While this remained a token of the fact that antisemitism existed, it was a few years before I experienced it again, this time at a resort town in which my parents rented a summer house. The town had a country club that, as I was told, “didn’t allow Jews,” and my best friend, a girl whose affluent family was Irish Catholic, told me, “I’m sorry I can’t invite you to my house. My mother won’t let me. Because you’re Jewish.” The same summer, I made the acquaintance of a boy I initially thought of as my first boyfriend. It wasn’t long before his mother, who pretended he was simply too young to have a girlfriend, insisted he stop taking me to the movies. A few weeks later, when he took a fancy to an incidentally non-Jewish girl, she had no objection.
Later, at the predominantly non-Jewish private girls’ school I l transferred to, I was called out by the principal for staying home on a Jewish holiday. She had accepted me to the school ignorant of the fact that I was Jewish. My last name, changed by my father because, as he told me, “I would never have gotten into law school with a Jewish name,” hadn’t tipped her off to the ‘unfortunate’ possibility I might be Jewish. In the same school’s locker room, I was greeted by comments like, “I’ve never met a Jewish girl before,” expressed in a decidedly uncomplimentary way. When, at the same school, I was applying to college, the principal asked me to turn down one school at which I had been put on the waiting list, “Since you’ll probably decide not to go there anyway. I’m not going to ruin my reputation with the admissions committee because of someone like you.” It was all too clear what she meant.
In adulthood I’ve experienced far less of this. This is not, unfortunately, because antisemitism has faded into the background of American life. It’s more because my attitude about prejudice of all kinds has been formed by those experiences, such that I do everything I can to avoid people who speak disparagingly of others and environments that attract such people. This is, oddly, less because of the prejudice I experienced than it is because of what I saw wrought against others, particularly at that girls’ private school. I saw that same headmistress turn a blind eye to mistreatment of an African-American girl in my friends’ sisters’ class, based on her skin color. I was outraged. “She didn’t know I was Jewish when she accepted me. She was evidently shocked and dismayed and behaved accordingly. In the case of this other girl, she knew what her skin color was. If she didn’t want a girl who looked like that at the school, why did she accept her in the first place?”
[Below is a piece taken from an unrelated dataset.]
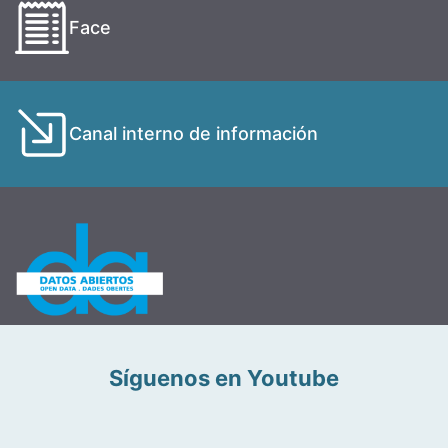
Face
Canal interno de información
Síguenos en Youtube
While all of this was frightening, as a result of having experienced it, I find myself compelled to operate on a principle opposite to the one propounded by Groucho Marx’s “I refuse to join any club that would have me as a member.” I have no interest in joining any club, or being part of any group, that would refuse to accept anyone because of their race, religion, ethnicity, or sexual identity.” I even go so far as to seek people out whose cultural labels differ from mine and even in passing, to offer them something approaching love. My personal world is infinitely richer as a result.
About the Author
The interviewee grew up in New York and now lives in Vermont. She is a graduate of the NYU School of Social Work and currently works full time as a psychiatric social worker with a specialty in treating PTSD.